## Stored data
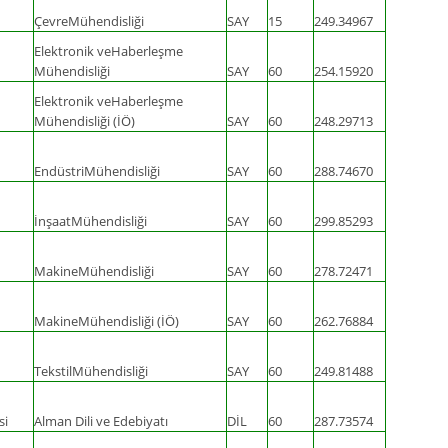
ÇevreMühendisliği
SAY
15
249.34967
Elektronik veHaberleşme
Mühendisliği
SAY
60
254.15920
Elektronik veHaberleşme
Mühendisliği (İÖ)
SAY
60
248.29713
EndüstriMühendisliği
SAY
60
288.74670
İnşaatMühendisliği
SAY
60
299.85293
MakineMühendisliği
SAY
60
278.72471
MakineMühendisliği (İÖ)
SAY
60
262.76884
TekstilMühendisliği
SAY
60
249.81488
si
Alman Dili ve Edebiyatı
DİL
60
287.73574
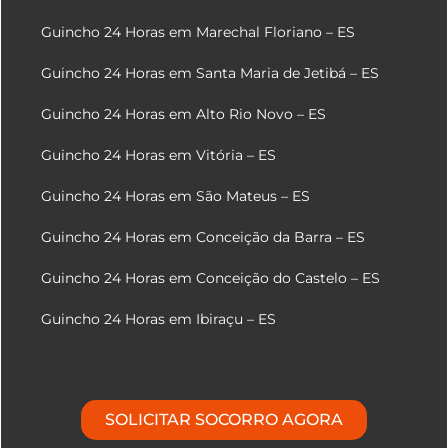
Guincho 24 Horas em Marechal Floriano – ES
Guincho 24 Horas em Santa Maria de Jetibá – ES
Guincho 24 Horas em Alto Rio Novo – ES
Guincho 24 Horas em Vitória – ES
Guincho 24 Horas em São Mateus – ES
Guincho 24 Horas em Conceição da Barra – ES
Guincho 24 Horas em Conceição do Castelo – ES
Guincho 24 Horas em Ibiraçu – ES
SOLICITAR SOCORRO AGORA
...
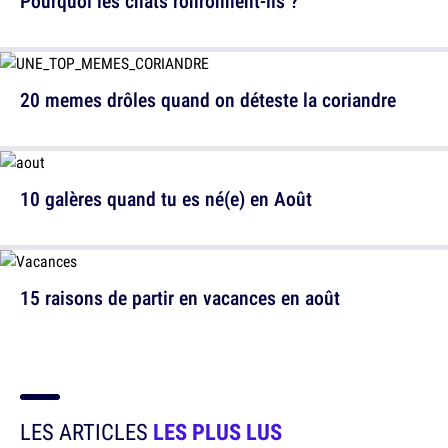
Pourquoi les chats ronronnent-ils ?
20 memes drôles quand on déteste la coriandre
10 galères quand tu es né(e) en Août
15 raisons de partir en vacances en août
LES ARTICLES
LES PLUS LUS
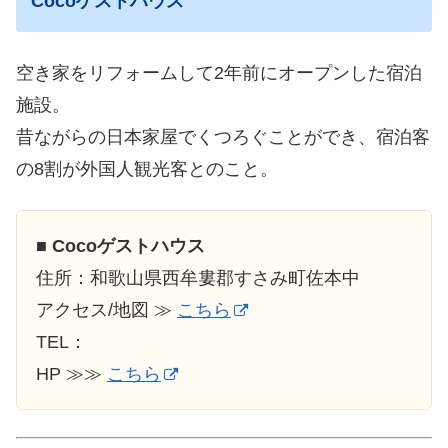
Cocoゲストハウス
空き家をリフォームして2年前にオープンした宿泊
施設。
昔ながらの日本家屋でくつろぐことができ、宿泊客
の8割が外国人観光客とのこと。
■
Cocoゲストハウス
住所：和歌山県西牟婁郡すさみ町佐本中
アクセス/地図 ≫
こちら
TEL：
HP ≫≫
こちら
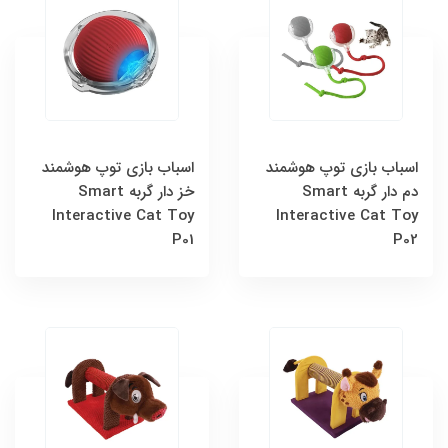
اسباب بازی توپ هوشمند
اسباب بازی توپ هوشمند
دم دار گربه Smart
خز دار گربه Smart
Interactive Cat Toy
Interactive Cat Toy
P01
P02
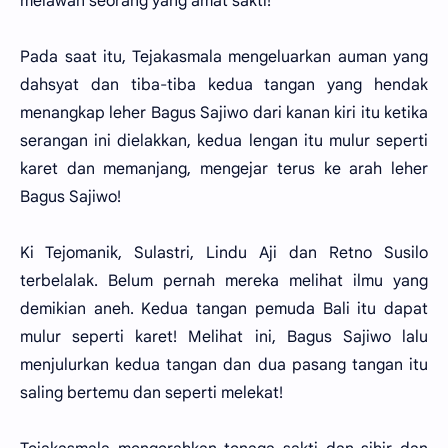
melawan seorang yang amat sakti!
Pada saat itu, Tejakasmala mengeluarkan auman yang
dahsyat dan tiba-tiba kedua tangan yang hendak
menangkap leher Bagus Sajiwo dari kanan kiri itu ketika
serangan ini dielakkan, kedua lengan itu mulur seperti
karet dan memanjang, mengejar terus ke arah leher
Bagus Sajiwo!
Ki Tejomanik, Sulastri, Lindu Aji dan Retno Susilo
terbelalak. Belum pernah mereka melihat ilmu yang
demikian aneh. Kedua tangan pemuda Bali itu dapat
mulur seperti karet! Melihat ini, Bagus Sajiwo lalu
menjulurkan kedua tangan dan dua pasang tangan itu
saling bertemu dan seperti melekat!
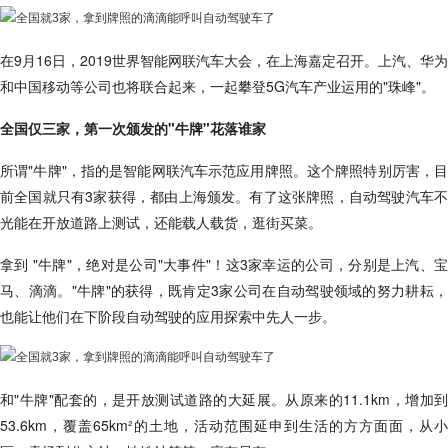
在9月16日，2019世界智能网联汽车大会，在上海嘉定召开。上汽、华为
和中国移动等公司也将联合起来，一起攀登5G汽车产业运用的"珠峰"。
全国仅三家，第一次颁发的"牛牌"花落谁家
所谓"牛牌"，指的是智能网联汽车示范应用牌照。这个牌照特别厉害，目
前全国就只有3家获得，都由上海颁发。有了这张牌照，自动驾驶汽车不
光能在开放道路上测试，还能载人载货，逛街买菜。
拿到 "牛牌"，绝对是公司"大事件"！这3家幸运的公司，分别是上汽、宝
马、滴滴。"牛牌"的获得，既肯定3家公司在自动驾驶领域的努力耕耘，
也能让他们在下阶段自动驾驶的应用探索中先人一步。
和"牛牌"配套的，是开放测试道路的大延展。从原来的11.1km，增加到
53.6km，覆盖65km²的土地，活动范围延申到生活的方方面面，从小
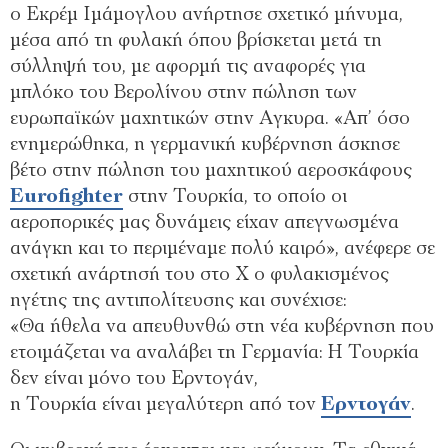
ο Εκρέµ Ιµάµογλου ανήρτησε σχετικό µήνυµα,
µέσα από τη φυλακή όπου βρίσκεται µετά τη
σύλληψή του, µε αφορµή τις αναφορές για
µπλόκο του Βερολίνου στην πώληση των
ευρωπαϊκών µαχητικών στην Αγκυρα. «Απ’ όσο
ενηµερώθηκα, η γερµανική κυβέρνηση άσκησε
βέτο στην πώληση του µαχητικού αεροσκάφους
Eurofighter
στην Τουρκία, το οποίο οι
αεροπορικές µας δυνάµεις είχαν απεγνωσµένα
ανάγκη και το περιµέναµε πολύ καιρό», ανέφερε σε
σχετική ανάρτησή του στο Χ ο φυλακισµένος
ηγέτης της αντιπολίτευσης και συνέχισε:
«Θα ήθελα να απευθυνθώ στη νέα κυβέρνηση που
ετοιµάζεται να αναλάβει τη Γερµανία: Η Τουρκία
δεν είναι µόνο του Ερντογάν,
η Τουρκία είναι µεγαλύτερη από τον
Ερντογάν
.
---
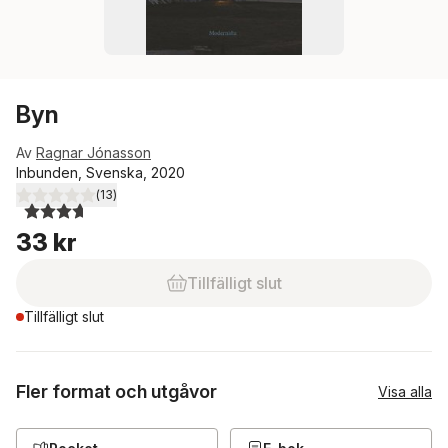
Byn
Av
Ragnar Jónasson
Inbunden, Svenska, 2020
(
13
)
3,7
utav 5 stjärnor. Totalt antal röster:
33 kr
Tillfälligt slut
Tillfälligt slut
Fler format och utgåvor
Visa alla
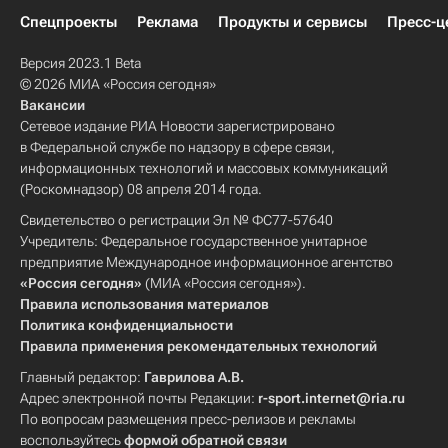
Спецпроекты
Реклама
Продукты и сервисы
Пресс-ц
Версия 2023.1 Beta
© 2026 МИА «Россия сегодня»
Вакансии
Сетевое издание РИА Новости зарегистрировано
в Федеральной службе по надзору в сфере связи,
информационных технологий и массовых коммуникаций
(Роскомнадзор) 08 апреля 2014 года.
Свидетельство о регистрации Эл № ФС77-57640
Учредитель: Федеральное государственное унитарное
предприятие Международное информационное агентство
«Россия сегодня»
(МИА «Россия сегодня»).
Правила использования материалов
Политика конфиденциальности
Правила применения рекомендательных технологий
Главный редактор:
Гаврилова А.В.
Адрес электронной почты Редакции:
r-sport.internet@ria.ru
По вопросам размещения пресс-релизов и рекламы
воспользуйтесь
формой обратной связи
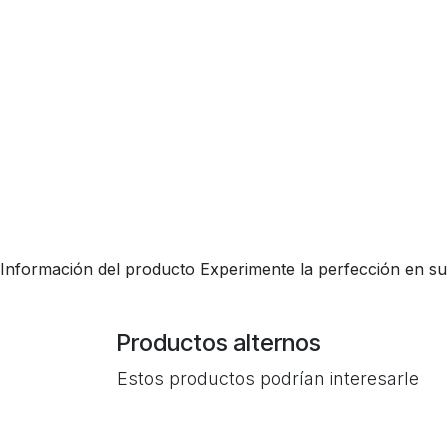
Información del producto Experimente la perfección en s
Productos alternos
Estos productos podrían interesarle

## What you will do
Return, unchanged, the stretch of the data above from the line containing "Información del producto" through the line containing "Estos productos podrían interesarle".

## Solution to this exercise
Información del producto Experimente la perfección en s
Productos alternos
Estos productos podrían interesarle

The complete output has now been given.